In this study, for the cultivation of L. paracasei ssp. paracasei MIUG BL6 starter culture on a rye flour medium, the highest level of acidity was obtained by controlling the concentration of milk powder (4.21%) and KH₂PO₄ (0.30%), after 48 h of fermentation.

Validation of the model

The validation of the mathematical model was carried out under the conditions predicted by the model. Another two randomly picked validation experiments were carried out within the range of the explored experimental parameters. Table 7 presents the experimental design, the actual and the predicted values, and their standard deviations (percentage errors) in regards to the RSM model. The final analysis involved the comparison between the model’s predicted values and the experimentally validated values. Therefore, the average error was below 15% (10.13%, respectively) thus leading to the conclusion that the optimization can be validated and the model can be accepted.

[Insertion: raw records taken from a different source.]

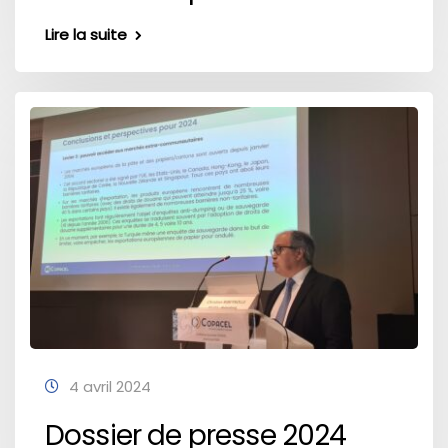
Lire la suite
4 avril 2024
Dossier de presse 2024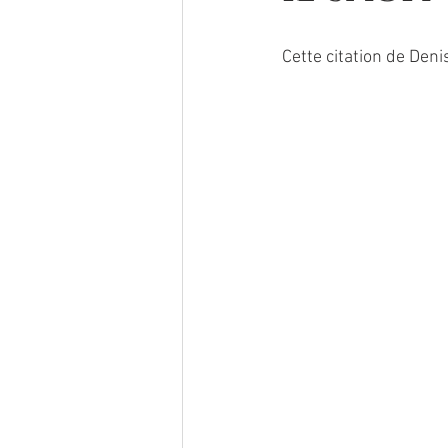
Cette citation de Den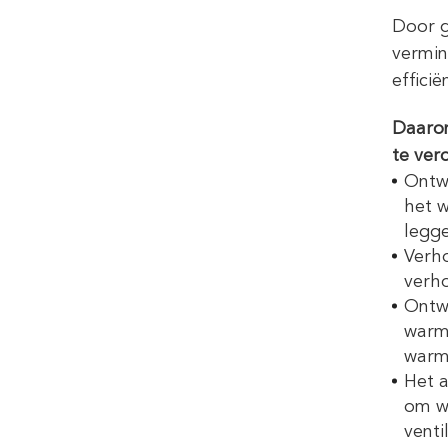
Door g
vermin
effici
Daarom
te verd
Ontw
het w
legg
Verho
verh
Ontw
warmt
warm
Het 
om wa
venti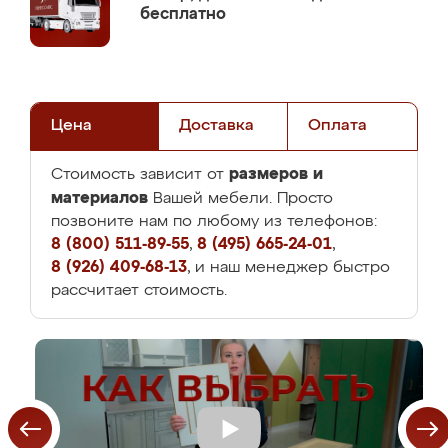
бесплатно
Цена
Доставка
Оплата
размеров и
Стоимость зависит от
материалов
Вашей мебели. Просто
позвоните нам по любому из телефонов:
8 (800) 511-89-55
,
8 (495) 665-24-01
,
8 (926) 409-68-13
, и наш менеджер быстро
рассчитает стоимость.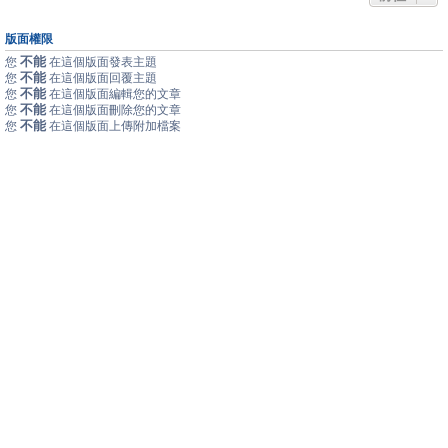
版面權限
不能
您
在這個版面發表主題
不能
您
在這個版面回覆主題
不能
您
在這個版面編輯您的文章
不能
您
在這個版面刪除您的文章
不能
您
在這個版面上傳附加檔案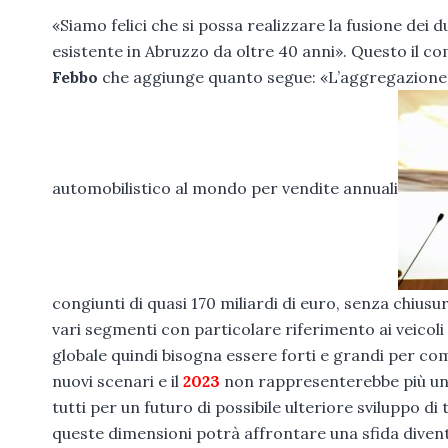
«Siamo felici che si possa realizzare la fusione dei 
esistente in Abruzzo da oltre 40 anni». Questo il c
Febbo
che aggiunge quanto segue: «L’aggregazione tra
automobilistico al mondo per vendite annuali
congiunti di quasi 170 miliardi di euro, senza chiusur
vari segmenti con particolare riferimento ai veicoli
globale quindi bisogna essere forti e grandi per co
nuovi scenari e il
2023
non rappresenterebbe più un
tutti per un futuro di possibile ulteriore sviluppo di
queste dimensioni potrà affrontare una sfida diven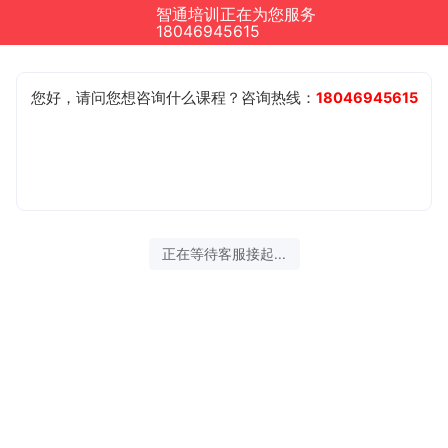
智通培训正在为您服务
18046945615
您好，请问您想咨询什么课程？咨询热线：
18046945615
正在等待客服接起...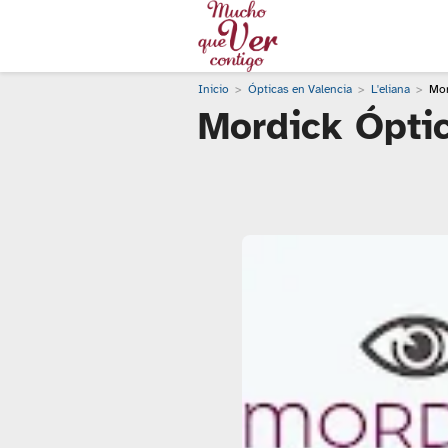
Inicio
Ópticas en Valencia
L'eliana
Mor
Mordick Ópti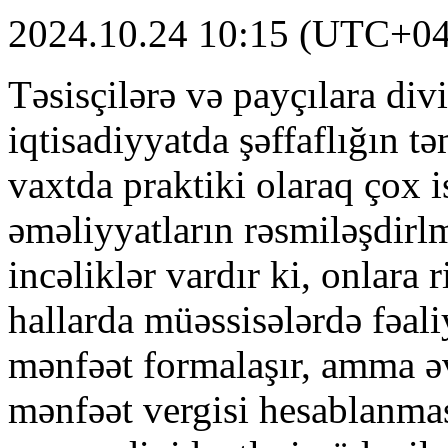
2024.10.24 10:15 (UTC+04
Təsisçilərə və payçılara div
iqtisadiyyatda şəffaflığın 
vaxtda praktiki olaraq çox is
əməliyyatların rəsmiləşdir
incəliklər vardır ki, onlara 
hallarda müəssisələrdə fəaliy
mənfəət formalaşır, amma əv
mənfəət vergisi hesablanmas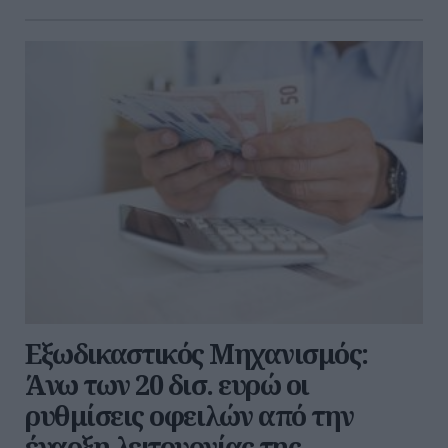
Εξωδικαστικός Μηχανισμός:
Άνω των 20 δισ. ευρώ οι
ρυθμίσεις οφειλών από την
έναρξη λειτουργίας της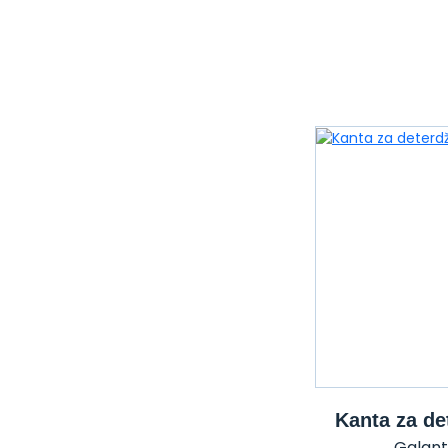
Kanta za de
Galante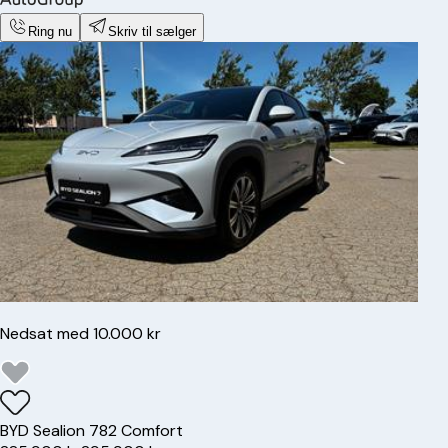
Ring nu
Skriv til sælger
Nedsat med 10.000 kr
BYD
Sealion 7
82 Comfort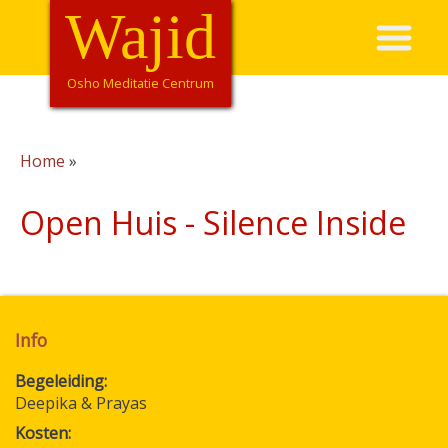
Overslaan
Wajid
Hoofdnavigatie
en
naar
de
Osho Meditatie Centrum
inhoud
gaan
Home
Kruimelpad
Open Huis - Silence Inside
Info
Begeleiding
Deepika & Prayas
Kosten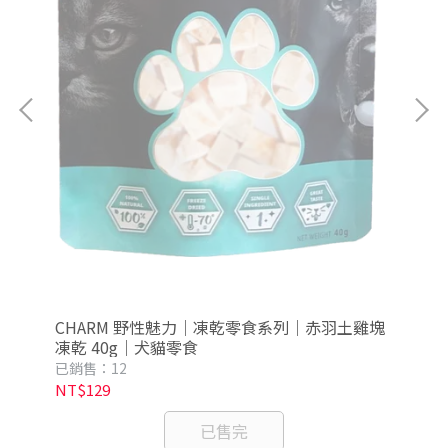
佐干
CHARM 野性魅力｜凍乾零食系列｜赤羽土雞塊
C
凍乾 40g｜犬貓零食
凍
已銷售：12
已銷
NT$129
NT
已售完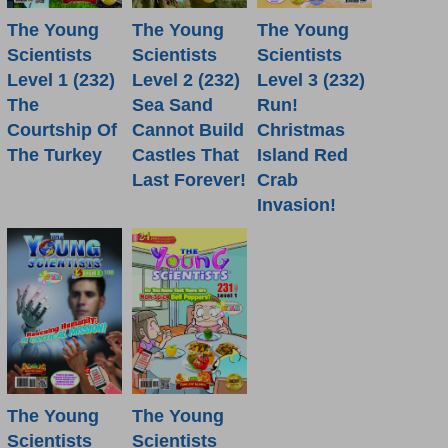
The Young
The Young
The Young
Scientists
Scientists
Scientists
Level 1 (232)
Level 2 (232)
Level 3 (232)
The
Sea Sand
Run!
Courtship Of
Cannot Build
Christmas
The Turkey
Castles That
Island Red
Last Forever!
Crab
Invasion!
The Young
The Young
Scientists
Scientists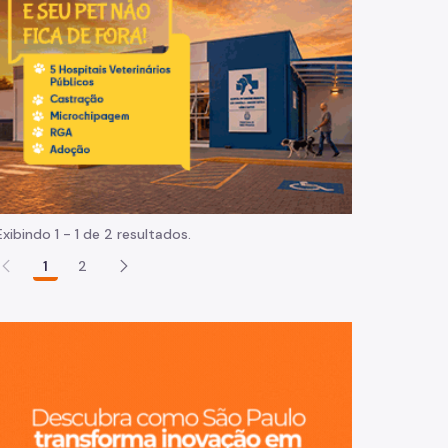
Normas e procedimentos
Exibindo 1 - 1 de 2 resultados.
1
2
São Paulo, ci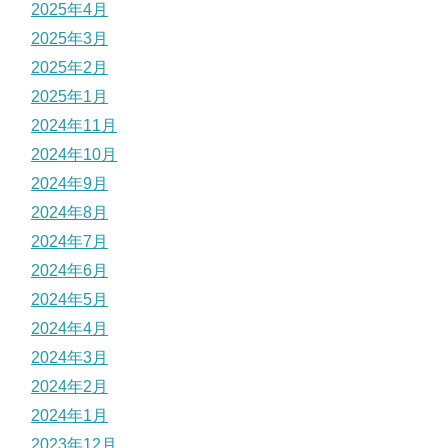
2025年4月
2025年3月
2025年2月
2025年1月
2024年11月
2024年10月
2024年9月
2024年8月
2024年7月
2024年6月
2024年5月
2024年4月
2024年3月
2024年2月
2024年1月
2023年12月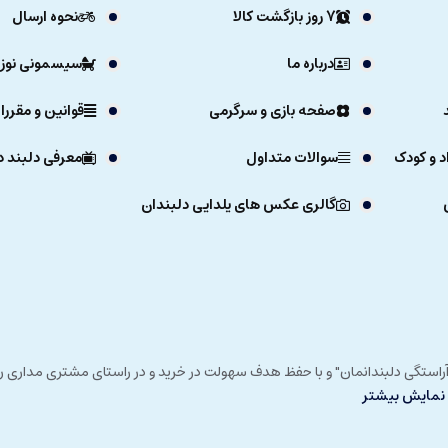
7 روز بازگشت کالا
نحوه ارسال
درباره ما
سیسمونی نوزا
صفحه بازی و سرگرمی
قوانین و مقررا
د و کودک
سوالات متداول
معرفی دلبند د
گالری عکس های یلدایی دلبندان
ی خداوند در زمستان 1392 و با شعار "آرزوی دلبند آراستگی دلبندانمان" و با حفظ هدف سهولت در خرید و در
نمایش بیشتر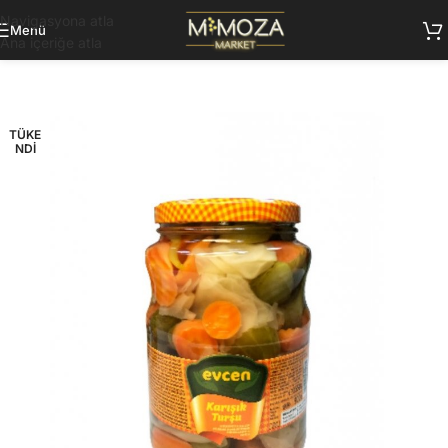
Navigasyona atla
Menü
Ana içeriğe atla
TÜKE
NDI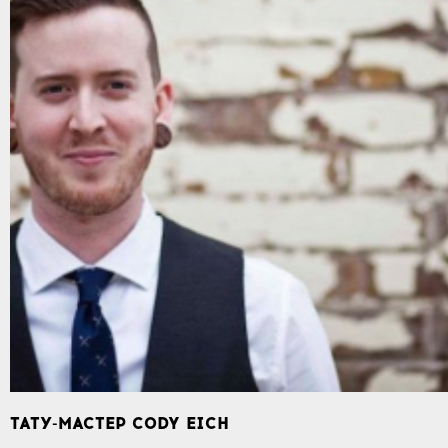
ТАТУ-МАСТЕР CODY EICH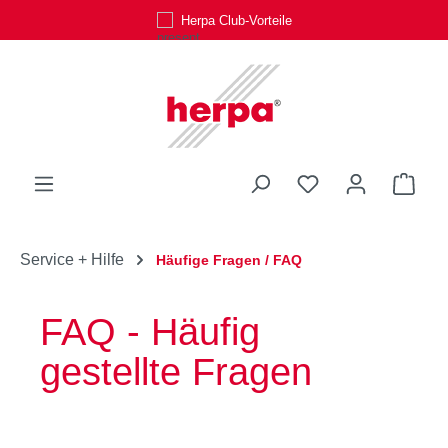
Herpa Club-Vorteile
Zum Hauptinhalt springen
Du hast 0 Produk
Ware
Service + Hilfe
Häufige Fragen / FAQ
FAQ - Häufig
gestellte Fragen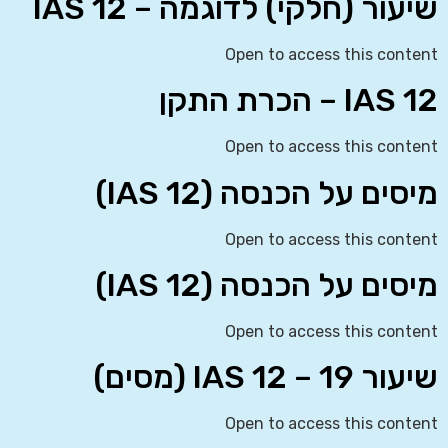
שיעור (חלקי) לדוגמה – IAS 12
Open to access this content
IAS 12 – הכרת התקן
Open to access this content
מיסים על הכנסה (IAS 12)
Open to access this content
מיסים על הכנסה (IAS 12)
Open to access this content
שיעור 19 – IAS 12 (מסים)
Open to access this content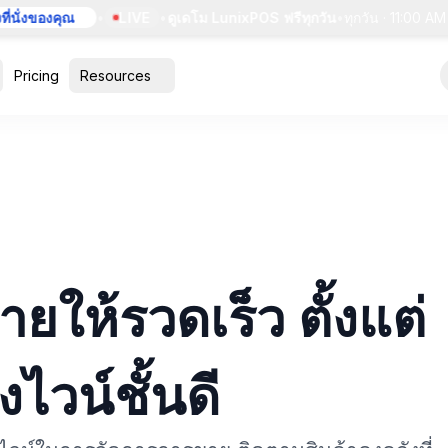
ั่งของคุณ
•
LIVE
•
ดูเดโม LunixPOS ฟรีทุกวัน
•
ทุกวัน · 11:00 AM ET
Pricing
Resources
ยให้รวดเร็ว ตั้งแต่
งไวน์ชั้นดี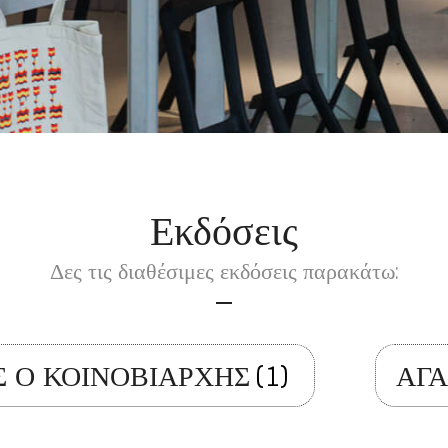
Εκδόσεις
Δες τις διαθέσιμες εκδόσεις παρακάτω:
Σ Ο ΚΟΙΝΟΒΙΑΡΧΗΣ
(1)
ΑΓΑ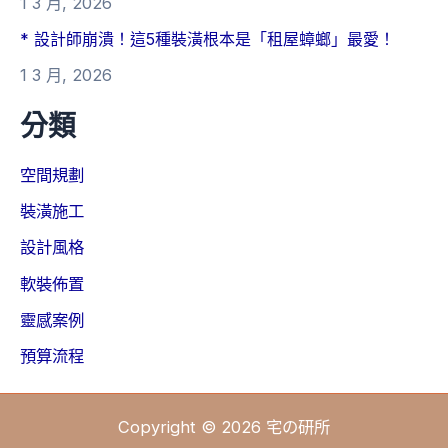
1 3 月, 2026
* 設計師崩潰！這5種裝潢根本是「租屋蟑螂」最愛！
1 3 月, 2026
分類
空間規劃
裝潢施工
設計風格
軟裝佈置
靈感案例
預算流程
Copyright © 2026 宅の研所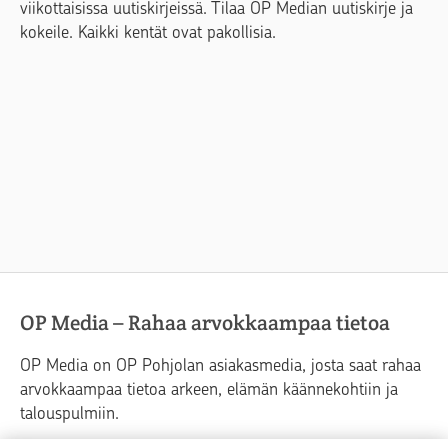
viikottaisissa uutiskirjeissä. Tilaa OP Median uutiskirje ja
kokeile. Kaikki kentät ovat pakollisia.
OP Media – Rahaa arvokkaampaa tietoa
OP Media on OP Pohjolan asiakasmedia, josta saat rahaa
arvokkaampaa tietoa arkeen, elämän käännekohtiin ja
talouspulmiin.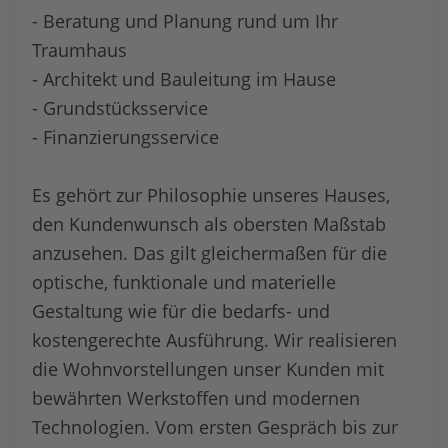
- Beratung und Planung rund um Ihr
Traumhaus
- Architekt und Bauleitung im Hause
- Grundstücksservice
- Finanzierungsservice
Es gehört zur Philosophie unseres Hauses,
den Kundenwunsch als obersten Maßstab
anzusehen. Das gilt gleichermaßen für die
optische, funktionale und materielle
Gestaltung wie für die bedarfs- und
kostengerechte Ausführung. Wir realisieren
die Wohnvorstellungen unser Kunden mit
bewährten Werkstoffen und modernen
Technologien. Vom ersten Gespräch bis zur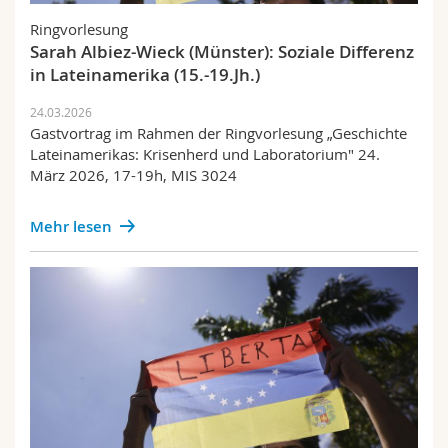
Ringvorlesung
Sarah Albiez-Wieck (Münster): Soziale Differenz
in Lateinamerika (15.-19.Jh.)
24.03.2026
Gastvortrag im Rahmen der Ringvorlesung „Geschichte
Lateinamerikas: Krisenherd und Laboratorium" 24.
März 2026, 17-19h, MIS 3024
Mehr lesen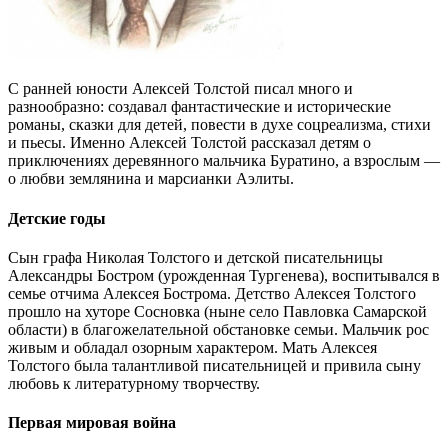
С ранней юности Алексей Толстой писал много и
разнообразно: создавал фантастические и исторические
романы, сказки для детей, повести в духе соцреализма, стихи
и пьесы. Именно Алексей Толстой рассказал детям о
приключениях деревянного мальчика Буратино, а взрослым —
о любви землянина и марсианки Аэлиты.
Детские годы
Сын графа Николая Толстого и детской писательницы
Александры Бостром (урожденная Тургенева), воспитывался в
семье отчима Алексея Бострома. Детство Алексея Толстого
прошло на хуторе Сосновка (ныне село Павловка Самарской
области) в благожелательной обстановке семьи. Мальчик рос
живым и обладал озорным характером. Мать Алексея
Толстого была талантливой писательницей и привила сыну
любовь к литературному творчеству.
Первая мировая война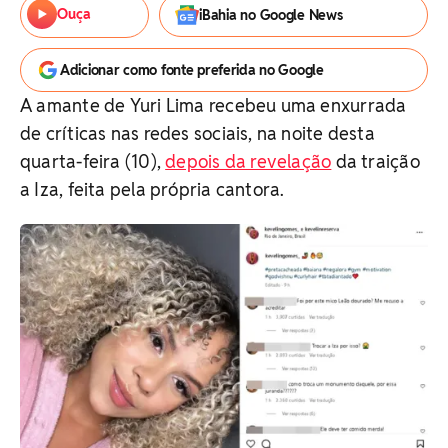
Ouça
iBahia no Google News
Adicionar como fonte preferida no Google
A amante de Yuri Lima recebeu uma enxurrada
de críticas nas redes sociais, na noite desta
quarta-feira (10),
depois da revelação
da traição
a Iza, feita pela própria cantora.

The statistical analysis of the data indicated that the titratable acidity values increased over a period of time (2.20 after 48 h of fermentation), the fermentation time being the most significant variable that influence the acidity of the rye sourdough obtained with L. paracasei ssp. paracasei. By counting the viable cells from the fermented product, it was observed that the LAB presented the highest microbial count, with a rate of multiplication of 10.19 log N/N₀, after 48 h of fermentation (Table 7).

These observations are in accordance with those reported by other authors [5, 25] which reported the ability of some LAB strains to multiply on an optimized medium based on rye flour. After 5 days of fermentation, the starter culture cell density reached values ranging from ca. 9.1 to ca. 9.4 log CFU/g rye sourdough.